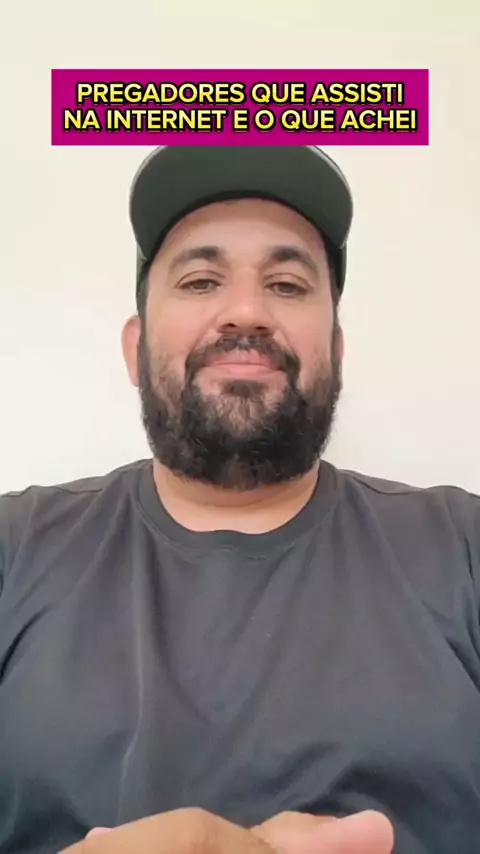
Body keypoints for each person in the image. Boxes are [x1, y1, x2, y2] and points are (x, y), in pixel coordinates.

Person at [0, 145, 478, 854]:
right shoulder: (14, 548)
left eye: (286, 284)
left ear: (337, 350)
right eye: (201, 281)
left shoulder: (465, 547)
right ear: (135, 349)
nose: (247, 312)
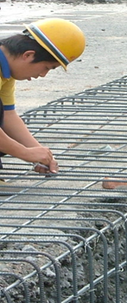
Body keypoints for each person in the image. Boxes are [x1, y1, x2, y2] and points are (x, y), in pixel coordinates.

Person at [0, 18, 86, 182]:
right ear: (28, 55)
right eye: (46, 67)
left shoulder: (6, 69)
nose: (43, 75)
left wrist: (39, 152)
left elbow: (8, 116)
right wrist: (24, 152)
• • • • • • •
EXERCISE AIM | Since the listing holds pictures, return everything else in it exactly and omit those.

RESULT |
Body keypoints for each person in the image. Boxes are [x1, y1, x2, y2] and points are (x, y), in pixel coordinates.

Person at [0, 145, 478, 854]:
right shoulder: (14, 548)
left eye: (286, 284)
left ear: (337, 350)
right eye: (201, 281)
left shoulder: (465, 547)
right ear: (135, 349)
nose: (247, 312)
Body keypoints for each person in the image. Boxes are [x1, y1, x2, y2] and points are (x, y), in pixel coordinates.

Person at [0, 18, 86, 182]:
right ear: (28, 55)
right eye: (46, 67)
left shoulder: (6, 69)
nose: (43, 75)
left wrist: (39, 152)
left elbow: (8, 116)
right wrist: (24, 152)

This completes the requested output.